:: ASSIGNMENT ::
Below is a listing; copy all of it exactly.

:: PROVIDED ENTRIES ::
[Start of Attachment]

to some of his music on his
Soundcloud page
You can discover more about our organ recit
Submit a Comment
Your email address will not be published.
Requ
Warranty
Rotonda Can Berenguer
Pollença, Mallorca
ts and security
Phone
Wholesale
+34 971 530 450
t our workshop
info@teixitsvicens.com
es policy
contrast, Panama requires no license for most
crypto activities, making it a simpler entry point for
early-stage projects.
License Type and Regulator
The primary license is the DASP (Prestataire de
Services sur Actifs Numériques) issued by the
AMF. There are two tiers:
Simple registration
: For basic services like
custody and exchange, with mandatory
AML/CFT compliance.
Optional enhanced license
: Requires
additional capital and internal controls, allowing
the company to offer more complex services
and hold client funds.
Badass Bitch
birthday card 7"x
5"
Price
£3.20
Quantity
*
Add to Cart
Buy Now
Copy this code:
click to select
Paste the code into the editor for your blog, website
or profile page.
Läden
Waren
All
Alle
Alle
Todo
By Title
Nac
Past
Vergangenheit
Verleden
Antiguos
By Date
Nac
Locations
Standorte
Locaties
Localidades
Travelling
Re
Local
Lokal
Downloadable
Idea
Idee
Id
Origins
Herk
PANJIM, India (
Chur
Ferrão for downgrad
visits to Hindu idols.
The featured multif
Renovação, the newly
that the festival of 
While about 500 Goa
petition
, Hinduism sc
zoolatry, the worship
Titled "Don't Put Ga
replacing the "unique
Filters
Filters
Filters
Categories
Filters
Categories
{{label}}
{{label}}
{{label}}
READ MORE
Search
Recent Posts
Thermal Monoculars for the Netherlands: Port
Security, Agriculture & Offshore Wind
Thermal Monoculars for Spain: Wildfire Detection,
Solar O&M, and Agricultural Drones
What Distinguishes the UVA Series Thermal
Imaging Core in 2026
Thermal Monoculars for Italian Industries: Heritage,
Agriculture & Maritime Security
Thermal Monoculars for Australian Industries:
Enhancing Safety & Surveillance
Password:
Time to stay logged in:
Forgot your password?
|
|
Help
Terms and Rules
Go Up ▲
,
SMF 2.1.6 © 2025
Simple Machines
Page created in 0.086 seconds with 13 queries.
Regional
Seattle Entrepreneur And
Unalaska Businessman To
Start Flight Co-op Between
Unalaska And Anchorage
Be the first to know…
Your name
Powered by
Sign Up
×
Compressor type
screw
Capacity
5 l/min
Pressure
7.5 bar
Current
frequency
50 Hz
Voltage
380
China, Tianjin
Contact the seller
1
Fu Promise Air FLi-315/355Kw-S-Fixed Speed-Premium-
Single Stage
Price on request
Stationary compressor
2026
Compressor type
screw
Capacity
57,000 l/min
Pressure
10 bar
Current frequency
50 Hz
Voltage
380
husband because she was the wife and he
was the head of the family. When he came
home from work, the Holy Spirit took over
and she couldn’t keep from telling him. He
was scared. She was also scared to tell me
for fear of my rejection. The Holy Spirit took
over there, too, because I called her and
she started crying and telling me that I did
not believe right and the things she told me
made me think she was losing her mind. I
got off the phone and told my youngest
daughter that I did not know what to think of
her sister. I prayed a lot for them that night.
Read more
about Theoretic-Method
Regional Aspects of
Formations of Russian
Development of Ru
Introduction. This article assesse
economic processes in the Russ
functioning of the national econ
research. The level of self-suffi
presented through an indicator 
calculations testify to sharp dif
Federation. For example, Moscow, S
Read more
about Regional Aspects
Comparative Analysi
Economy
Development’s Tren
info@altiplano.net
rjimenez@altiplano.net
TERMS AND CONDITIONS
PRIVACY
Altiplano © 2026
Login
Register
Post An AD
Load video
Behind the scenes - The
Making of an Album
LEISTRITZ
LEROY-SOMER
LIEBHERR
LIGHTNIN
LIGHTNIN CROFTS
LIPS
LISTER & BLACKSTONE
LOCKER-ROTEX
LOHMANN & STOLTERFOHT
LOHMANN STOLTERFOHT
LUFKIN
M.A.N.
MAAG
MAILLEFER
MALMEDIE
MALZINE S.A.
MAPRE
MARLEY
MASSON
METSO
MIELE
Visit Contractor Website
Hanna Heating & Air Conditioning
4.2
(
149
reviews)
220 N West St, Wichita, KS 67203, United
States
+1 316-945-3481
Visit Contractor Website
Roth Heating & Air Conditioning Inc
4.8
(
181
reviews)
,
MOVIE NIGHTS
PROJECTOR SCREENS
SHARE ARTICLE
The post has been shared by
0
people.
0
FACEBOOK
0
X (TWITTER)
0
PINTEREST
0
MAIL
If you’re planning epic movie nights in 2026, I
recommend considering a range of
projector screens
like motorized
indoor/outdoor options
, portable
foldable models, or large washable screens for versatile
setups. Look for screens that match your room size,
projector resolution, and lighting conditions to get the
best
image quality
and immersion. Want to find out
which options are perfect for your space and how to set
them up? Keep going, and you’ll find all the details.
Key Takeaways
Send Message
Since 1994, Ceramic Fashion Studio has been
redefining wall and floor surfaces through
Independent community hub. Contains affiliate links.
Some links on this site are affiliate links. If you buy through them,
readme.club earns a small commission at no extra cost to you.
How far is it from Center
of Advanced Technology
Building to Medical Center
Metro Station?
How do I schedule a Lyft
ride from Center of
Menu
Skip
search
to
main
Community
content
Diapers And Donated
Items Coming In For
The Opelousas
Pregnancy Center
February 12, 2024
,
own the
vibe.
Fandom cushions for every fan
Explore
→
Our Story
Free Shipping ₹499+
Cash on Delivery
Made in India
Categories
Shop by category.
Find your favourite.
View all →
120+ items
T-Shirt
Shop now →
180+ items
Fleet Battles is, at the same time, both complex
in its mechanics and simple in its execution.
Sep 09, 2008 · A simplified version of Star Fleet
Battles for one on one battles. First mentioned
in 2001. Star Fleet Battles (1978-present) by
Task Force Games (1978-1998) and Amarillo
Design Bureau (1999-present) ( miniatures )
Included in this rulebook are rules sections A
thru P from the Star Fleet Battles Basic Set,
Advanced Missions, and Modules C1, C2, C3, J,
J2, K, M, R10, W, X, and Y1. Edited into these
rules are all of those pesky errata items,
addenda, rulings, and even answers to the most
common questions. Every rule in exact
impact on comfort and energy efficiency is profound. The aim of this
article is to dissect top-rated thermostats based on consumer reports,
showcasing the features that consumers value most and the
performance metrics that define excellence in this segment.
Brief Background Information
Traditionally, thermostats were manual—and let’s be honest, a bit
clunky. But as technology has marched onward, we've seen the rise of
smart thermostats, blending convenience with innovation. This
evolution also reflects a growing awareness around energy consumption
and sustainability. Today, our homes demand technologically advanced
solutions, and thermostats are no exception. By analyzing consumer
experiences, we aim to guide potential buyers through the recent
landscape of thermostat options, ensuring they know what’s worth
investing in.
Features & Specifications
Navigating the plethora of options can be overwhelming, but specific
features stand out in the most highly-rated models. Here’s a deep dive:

[End of Attachment]

:: REPLY ::
to some of his music on his
Soundcloud page
You can discover more about our organ recit
Submit a Comment
Your email address will not be published.
Requ
Warranty
Rotonda Can Berenguer
Pollença, Mallorca
ts and security
Phone
Wholesale
+34 971 530 450
t our workshop
info@teixitsvicens.com
es policy
contrast, Panama requires no license for most
crypto activities, making it a simpler entry point for
early-stage projects.
License Type and Regulator
The primary license is the DASP (Prestataire de
Services sur Actifs Numériques) issued by the
AMF. There are two tiers:
Simple registration
: For basic services like
custody and exchange, with mandatory
AML/CFT compliance.
Optional enhanced license
: Requires
additional capital and internal controls, allowing
the company to offer more complex services
and hold client funds.
Badass Bitch
birthday card 7"x
5"
Price
£3.20
Quantity
*
Add to Cart
Buy Now
Copy this code:
click to select
Paste the code into the editor for your blog, website
or profile page.
Läden
Waren
All
Alle
Alle
Todo
By Title
Nac
Past
Vergangenheit
Verleden
Antiguos
By Date
Nac
Locations
Standorte
Locaties
Localidades
Travelling
Re
Local
Lokal
Downloadable
Idea
Idee
Id
Origins
Herk
PANJIM, India (
Chur
Ferrão for downgrad
visits to Hindu idols.
The featured multif
Renovação, the newly
that the festival of 
While about 500 Goa
petition
, Hinduism sc
zoolatry, the worship
Titled "Don't Put Ga
replacing the "unique
Filters
Filters
Filters
Categories
Filters
Categories
{{label}}
{{label}}
{{label}}
READ MORE
Search
Recent Posts
Thermal Monoculars for the Netherlands: Port
Security, Agriculture & Offshore Wind
Thermal Monoculars for Spain: Wildfire Detection,
Solar O&M, and Agricultural Drones
What Distinguishes the UVA Series Thermal
Imaging Core in 2026
Thermal Monoculars for Italian Industries: Heritage,
Agriculture & Maritime Security
Thermal Monoculars for Australian Industries:
Enhancing Safety & Surveillance
Password:
Time to stay logged in:
Forgot your password?
|
|
Help
Terms and Rules
Go Up ▲
,
SMF 2.1.6 © 2025
Simple Machines
Page created in 0.086 seconds with 13 queries.
Regional
Seattle Entrepreneur And
Unalaska Businessman To
Start Flight Co-op Between
Unalaska And Anchorage
Be the first to know…
Your name
Powered by
Sign Up
×
Compressor type
screw
Capacity
5 l/min
Pressure
7.5 bar
Current
frequency
50 Hz
Voltage
380
China, Tianjin
Contact the seller
1
Fu Promise Air FLi-315/355Kw-S-Fixed Speed-Premium-
Single Stage
Price on request
Stationary compressor
2026
Compressor type
screw
Capacity
57,000 l/min
Pressure
10 bar
Current frequency
50 Hz
Voltage
380
husband because she was the wife and he
was the head of the family. When he came
home from work, the Holy Spirit took over
and she couldn’t keep from telling him. He
was scared. She was also scared to tell me
for fear of my rejection. The Holy Spirit took
over there, too, because I called her and
she started crying and telling me that I did
not believe right and the things she told me
made me think she was losing her mind. I
got off the phone and told my youngest
daughter that I did not know what to think of
her sister. I prayed a lot for them that night.
Read more
about Theoretic-Method
Regional Aspects of
Formations of Russian
Development of Ru
Introduction. This article assesse
economic processes in the Russ
functioning of the national econ
research. The level of self-suffi
presented through an indicator 
calculations testify to sharp dif
Federation. For example, Moscow, S
Read more
about Regional Aspects
Comparative Analysi
Economy
Development’s Tren
info@altiplano.net
rjimenez@altiplano.net
TERMS AND CONDITIONS
PRIVACY
Altiplano © 2026
Login
Register
Post An AD
Load video
Behind the scenes - The
Making of an Album
LEISTRITZ
LEROY-SOMER
LIEBHERR
LIGHTNIN
LIGHTNIN CROFTS
LIPS
LISTER & BLACKSTONE
LOCKER-ROTEX
LOHMANN & STOLTERFOHT
LOHMANN STOLTERFOHT
LUFKIN
M.A.N.
MAAG
MAILLEFER
MALMEDIE
MALZINE S.A.
MAPRE
MARLEY
MASSON
METSO
MIELE
Visit Contractor Website
Hanna Heating & Air Conditioning
4.2
(
149
reviews)
220 N West St, Wichita, KS 67203, United
States
+1 316-945-3481
Visit Contractor Website
Roth Heating & Air Conditioning Inc
4.8
(
181
reviews)
,
MOVIE NIGHTS
PROJECTOR SCREENS
SHARE ARTICLE
The post has been shared by
0
people.
0
FACEBOOK
0
X (TWITTER)
0
PINTEREST
0
MAIL
If you’re planning epic movie nights in 2026, I
recommend considering a range of
projector screens
like motorized
indoor/outdoor options
, portable
foldable models, or large washable screens for versatile
setups. Look for screens that match your room size,
projector resolution, and lighting conditions to get the
best
image quality
and immersion. Want to find out
which options are perfect for your space and how to set
them up? Keep going, and you’ll find all the details.
Key Takeaways
Send Message
Since 1994, Ceramic Fashion Studio has been
redefining wall and floor surfaces through
Independent community hub. Contains affiliate links.
Some links on this site are affiliate links. If you buy through them,
readme.club earns a small commission at no extra cost to you.
How far is it from Center
of Advanced Technology
Building to Medical Center
Metro Station?
How do I schedule a Lyft
ride from Center of
Menu
Skip
search
to
main
Community
content
Diapers And Donated
Items Coming In For
The Opelousas
Pregnancy Center
February 12, 2024
,
own the
vibe.
Fandom cushions for every fan
Explore
→
Our Story
Free Shipping ₹499+
Cash on Delivery
Made in India
Categories
Shop by category.
Find your favourite.
View all →
120+ items
T-Shirt
Shop now →
180+ items
Fleet Battles is, at the same time, both complex
in its mechanics and simple in its execution.
Sep 09, 2008 · A simplified version of Star Fleet
Battles for one on one battles. First mentioned
in 2001. Star Fleet Battles (1978-present) by
Task Force Games (1978-1998) and Amarillo
Design Bureau (1999-present) ( miniatures )
Included in this rulebook are rules sections A
thru P from the Star Fleet Battles Basic Set,
Advanced Missions, and Modules C1, C2, C3, J,
J2, K, M, R10, W, X, and Y1. Edited into these
rules are all of those pesky errata items,
addenda, rulings, and even answers to the most
common questions. Every rule in exact
impact on comfort and energy efficiency is profound. The aim of this
article is to dissect top-rated thermostats based on consumer reports,
showcasing the features that consumers value most and the
performance metrics that define excellence in this segment.
Brief Background Information
Traditionally, thermostats were manual—and let’s be honest, a bit
clunky. But as technology has marched onward, we've seen the rise of
smart thermostats, blending convenience with innovation. This
evolution also reflects a growing awareness around energy consumption
and sustainability. Today, our homes demand technologically advanced
solutions, and thermostats are no exception. By analyzing consumer
experiences, we aim to guide potential buyers through the recent
landscape of thermostat options, ensuring they know what’s worth
investing in.
Features & Specifications
Navigating the plethora of options can be overwhelming, but specific
features stand out in the most highly-rated models. Here’s a deep dive:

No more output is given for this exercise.